Salvini scarica il caso Corea del Nord: “E’ un problema del ministero degli Esteri”

Bandiera della Corea del Nord.
Bandiera della Corea del Nord. EPA/ALEXANDER BECHER

ROMA. – Il rientro in Corea del Nord della figlia del diplomatico dissidente non è affare del ministero dell’Interno, ma degli Esteri. Matteo Salvini ha liquidato così la richiesta del Movimento 5 Stelle e dell’opposizione di riferire in Parlamento sul caso, dopo le voci di una possibile operazione segreta degli uomini di Kim Jong-un in Italia. La Farnesina, tuttavia, ha già spiegato di essere stata avvisata dai coreani di un rimpatrio volontario, a cose fatte.

La presa di distanze del leader leghista può anche aprire un altro fronte nel governo, perché suona anche come una replica polemica al sottosegretario agli Esteri pentastellato Manlio Di Stefano, che per primo aveva evocato il caso Shalabayeva: il rimpatrio forzato della moglie di un dissidente kazako che aveva fatto finire il Viminale nella graticola, ai tempi di Alfano.

Di certo, del dossier nordcoreano, c’è soltanto che la figlia di Jo Song-Gil, ex diplomatico di stanza a Roma, sia tornata in patria a novembre senza i genitori, che avevano disertato pochi giorni prima. Resta da chiarire il come e il perché. Per la Corea del Nord non c’è nessun caso: la ragazza sarebbe rientrata di sua volontà per stare con i nonni. Al contrario, un altro dissidente di primo piano del regime ha affermato che è stata portata via in un blitz, come rappresaglia per il tradimento del padre.

L’eventualità che agenti stranieri siano entrati e usciti di nascosto da un’ambasciata sensibile sul suolo italiano, senza un’adeguata sorveglianza, ha messo in allarme il Parlamento, a partire da 5Stelle, che hanno chiesto al titolare del Viminale di chiarire in Aula. Agitando le acque nella maggioranza.

Ma Salvini in Aula non ci andrà. “Chiedetelo al ministero degli Esteri, è una questione di ambasciate. Io non ne sapevo nulla, non c’entro nulla”, ha detto il ministro dell’Interno a Radio Anch’io, prendendo per buona la versione del rientro volontario della figlia di Jo, comunicata ufficialmente da Pyongyang alla Farnesina. In tali circostanze, secondo Salvini, il Viminale non ha nulla a che fare con una “ragazza che è voluta tornare dai nonni nel suo paese, ha preso un aereo di linea arrivando, tranquillamente in aeroporto, superando i controlli di polizia e facendo il check in senza dire nulla”.
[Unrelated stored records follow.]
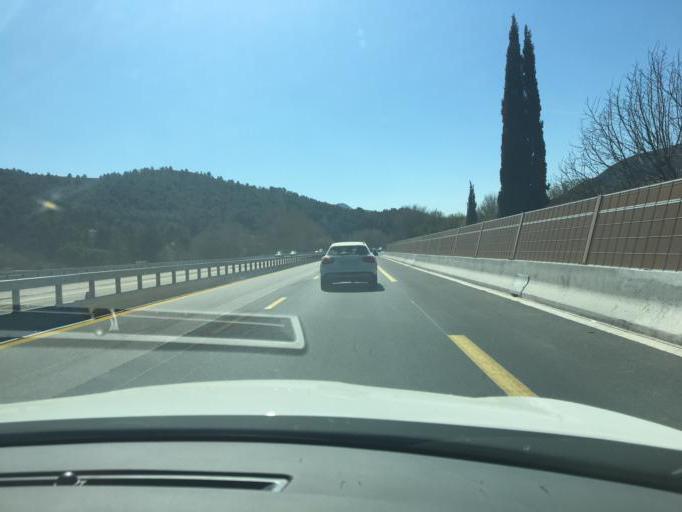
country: FR
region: Provence-Alpes-Cote d'Azur
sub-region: Departement des Bouches-du-Rhone
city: La Destrousse
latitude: 43.3782
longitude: 5.6075
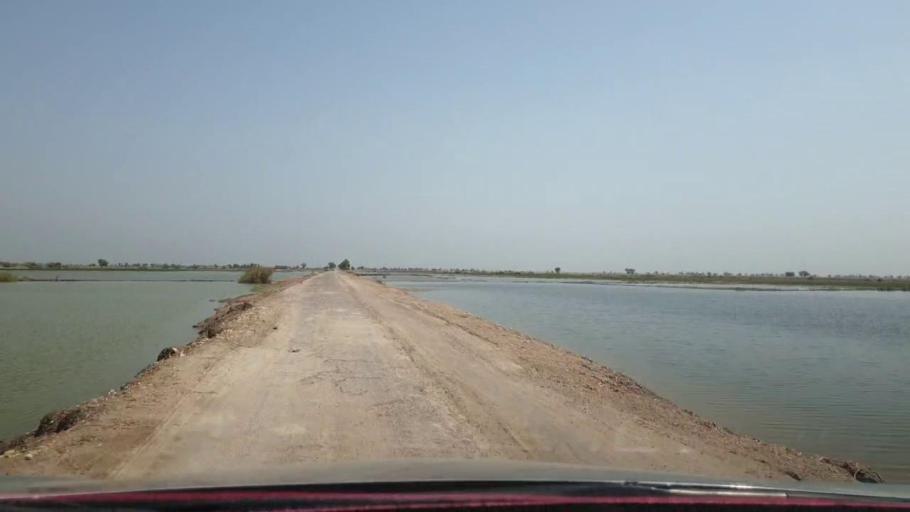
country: PK
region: Sindh
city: Warah
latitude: 27.3863
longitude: 67.7808
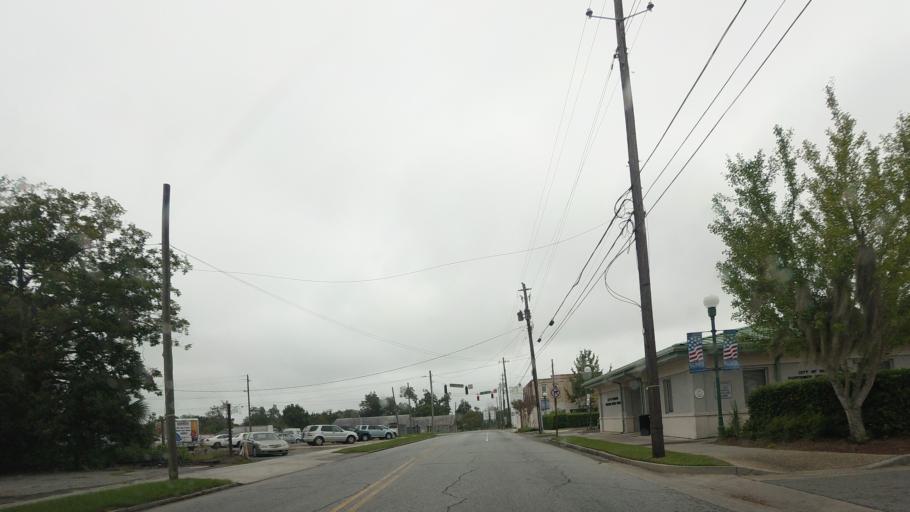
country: US
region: Georgia
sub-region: Lowndes County
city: Valdosta
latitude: 30.8322
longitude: -83.2769
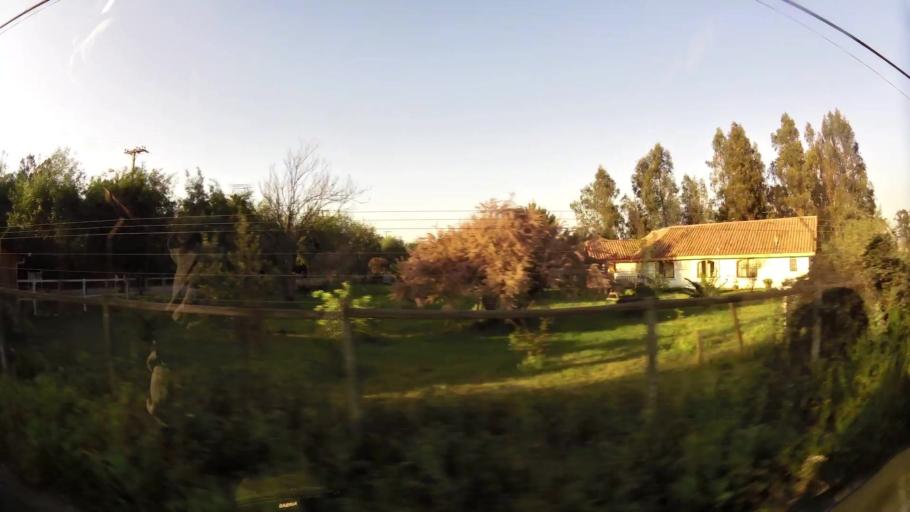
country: CL
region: Santiago Metropolitan
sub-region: Provincia de Talagante
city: Penaflor
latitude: -33.5931
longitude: -70.8571
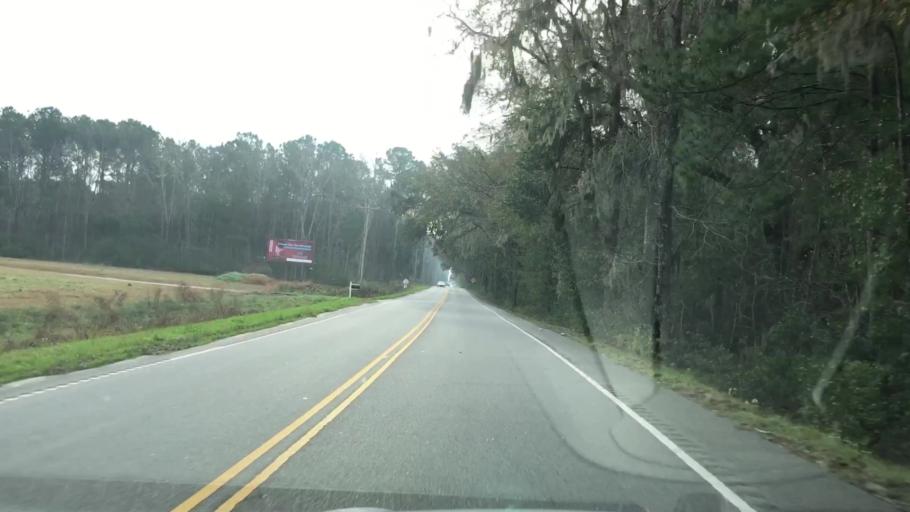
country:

Anche la Farnesina, di fatto, ha lasciato intendere di non avere avuto un ruolo. Lo si capisce leggendo la nota in cui il ministero degli Esteri ha semplicemente dato conto delle comunicazioni ricevute dalle autorità nordcoreane. La prima, il 20 novembre 2018, sull’avvicendamento al vertice dell’ambasciata di Roma, dieci giorni dopo la diserzione di Jo Song Gil con la moglie. La seconda, il 5 dicembre, per segnalare che la figlia del diplomatico aveva chiesto di rientrare nel suo paese dai suoi nonni. Un rientro avvenuto il 14 novembre, quindi 20 giorni prima che la Farnesina venisse informata.
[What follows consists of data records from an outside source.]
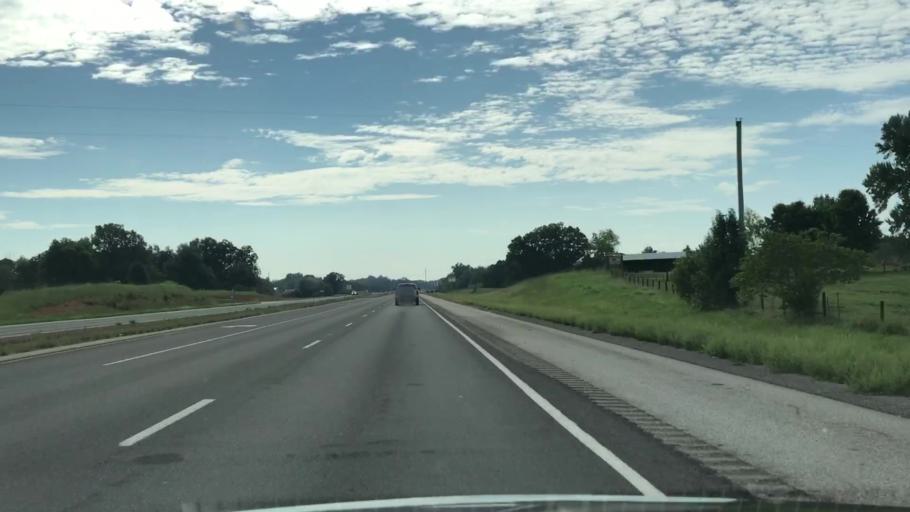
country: US
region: Kentucky
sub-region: Warren County
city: Plano
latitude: 36.8407
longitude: -86.3240
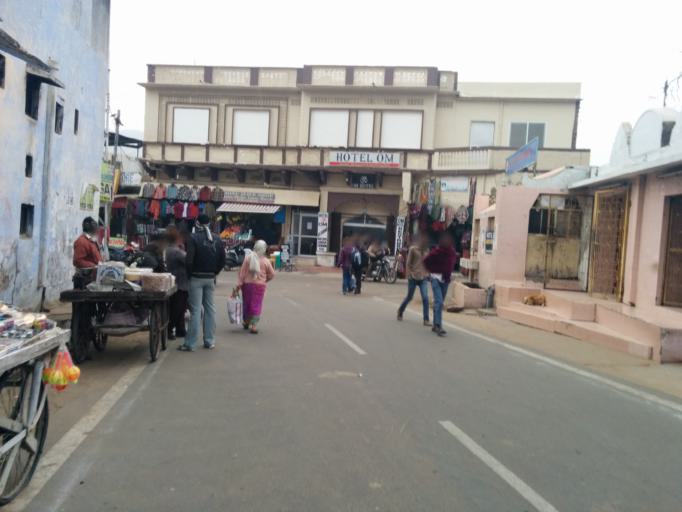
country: IN
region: Rajasthan
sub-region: Ajmer
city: Pushkar
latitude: 26.4879
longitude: 74.5581
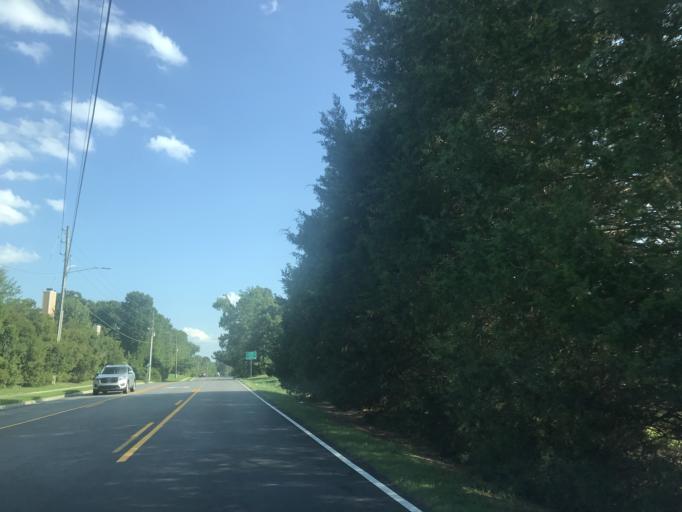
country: US
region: North Carolina
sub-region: Wake County
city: Knightdale
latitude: 35.7875
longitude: -78.5468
Resta il fatto che i punti oscuri in questa storia sono tanti. La ragazza, ad esempio, sarebbe stata vista a Fiumicino, accompagnata (o scortata?) da personale femminile dell’ambasciata coreana. Ma ammesso che abbia deciso di partire volontariamente, non si comprende il perché, considerato il rischio di essere punita dal regime per le colpe del padre.

Dello stesso diplomatico disertore non ci sono tracce: forse è ancora protetto in Italia, forse è all’estero, in attesa di ottenere asilo politico, magari negli Usa. E se così fosse, cosa lo avrebbe spinto ad abbandonare la figlia? Le risposte a questi interrogativi potrebbero arrivare, prima o poi. Ma al momento il rimpallo di responsabilità nel governo su quanto è successo non lascia prevedere tempi rapidi.